Perde kapandığında, alkışlayan yalnızca Tanrı`dır.
Tanrının Panayırı’na hoş geldiniz. Bu sahnede, kurtuluşu arayan günahkârlarla kendi trajedisini yazan azizler aynı curcunanın içinde kaybolur. Hafızasını yitirmiş bir adamın fısıltılarıyla geçmiş yeniden şekillenir, ölümsüzlüğün bedeli tarlalarla ödenir, bir müzisyen ruhunu alkışlara satarken, bir başkası ailesinin ruhunu ağaçlarda yaşatır. Muhammet Oğuzhan Yalçın, karakterlerini ilahi bir komedyanın ve insanlık dramasının tam ortasına bırakıyor. Ham, sarsıcı ve doğrudan diliyle, hakikati en çıplak ve en rahatsız edici hâliyle okurun karşısına çıkarıyor. Bu panayırda her köşe, bir günah çıkarma hücresine ya da bir infaz meydanına açılabilir.
Gerçekle sanrının, hafızayla deliliğin iç içe geçtiği bu öyküler, yalnızca birer anlatı değil; aynı zamanda kader, inanç ve fanilikle amansız bir hesaplaşmadır.
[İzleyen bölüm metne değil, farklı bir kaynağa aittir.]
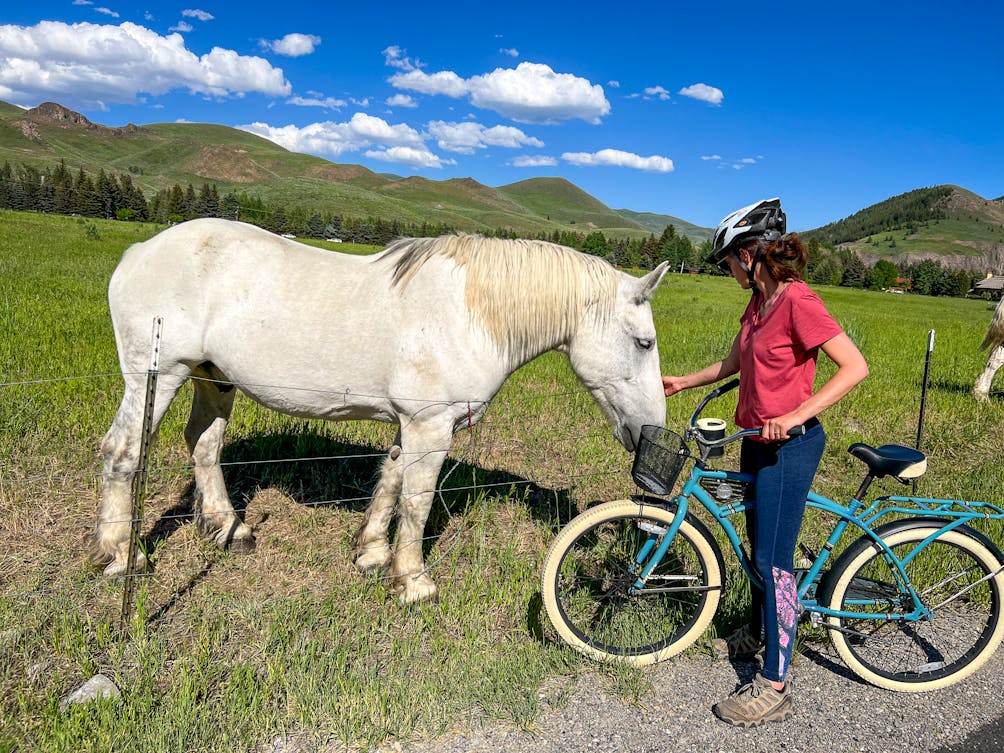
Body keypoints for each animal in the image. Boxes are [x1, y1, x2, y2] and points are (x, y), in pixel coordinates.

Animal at [94, 217, 670, 602]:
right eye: (643, 343)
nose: (650, 431)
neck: (468, 312)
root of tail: (137, 251)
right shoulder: (431, 427)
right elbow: (416, 502)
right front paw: (413, 580)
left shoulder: (409, 425)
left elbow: (390, 484)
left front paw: (371, 554)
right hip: (157, 378)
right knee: (122, 453)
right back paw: (124, 557)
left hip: (213, 378)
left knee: (204, 445)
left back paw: (229, 529)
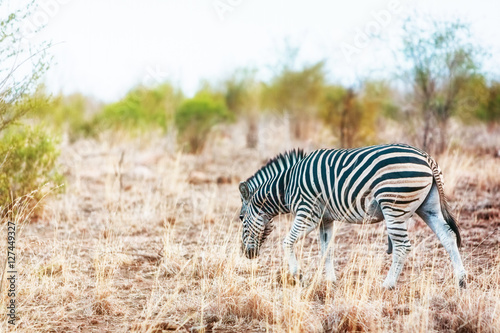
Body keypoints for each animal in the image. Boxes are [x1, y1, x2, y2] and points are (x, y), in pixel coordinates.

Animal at [240, 143, 466, 288]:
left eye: (241, 219)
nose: (246, 254)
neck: (286, 186)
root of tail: (426, 158)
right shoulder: (325, 219)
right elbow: (327, 250)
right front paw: (331, 281)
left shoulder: (308, 213)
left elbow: (287, 241)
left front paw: (298, 276)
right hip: (428, 207)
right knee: (447, 236)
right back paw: (461, 280)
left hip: (394, 206)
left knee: (402, 246)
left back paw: (387, 285)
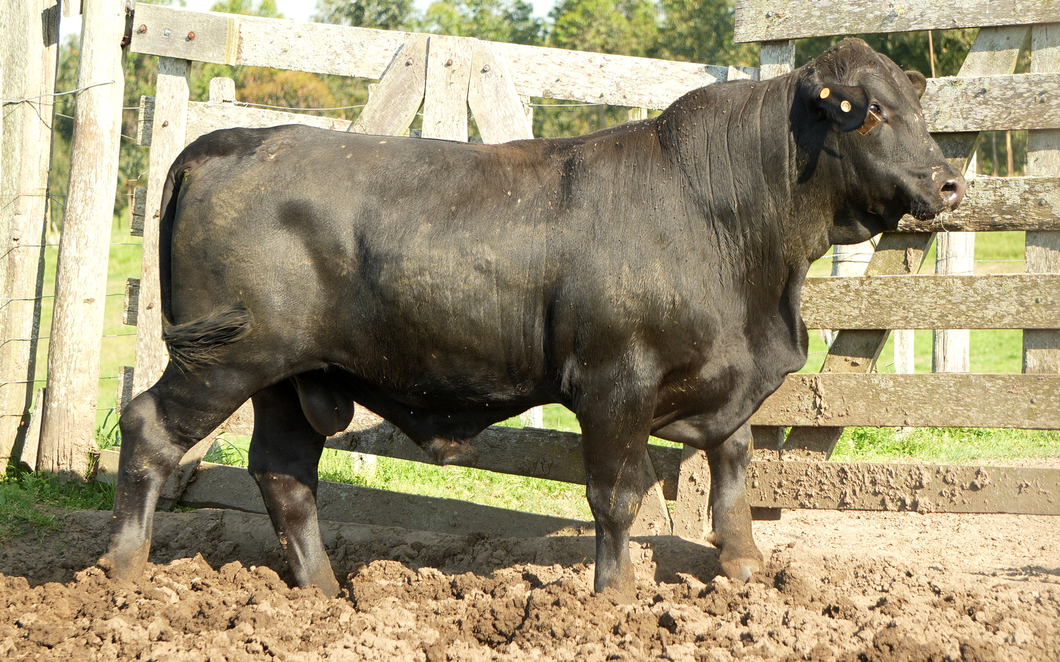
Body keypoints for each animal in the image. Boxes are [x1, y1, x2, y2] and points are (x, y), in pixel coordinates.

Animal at [103, 39, 966, 597]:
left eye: (915, 106)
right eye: (866, 111)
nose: (949, 182)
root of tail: (228, 140)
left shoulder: (725, 376)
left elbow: (734, 466)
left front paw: (745, 568)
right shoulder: (616, 381)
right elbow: (616, 494)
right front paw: (616, 599)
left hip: (292, 376)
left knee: (285, 473)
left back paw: (321, 595)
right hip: (224, 360)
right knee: (148, 428)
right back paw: (122, 575)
Yazar, okuru karakterlerin ruhunda çürüyen yaralara, en masum anlarda bile pusuda bekleyen şiddete ve yüce olanın kıyısındaki çaresizliğe tanıklık etmeye davet ediyor. Varlığın bir sirke, hayatın ise Tanrı`nın kayıtsızca izlediği bir şova dönüştüğü bu dünyada, insan kendi varoluşunun ağırlığı altında ne kadar ayakta kalabilir?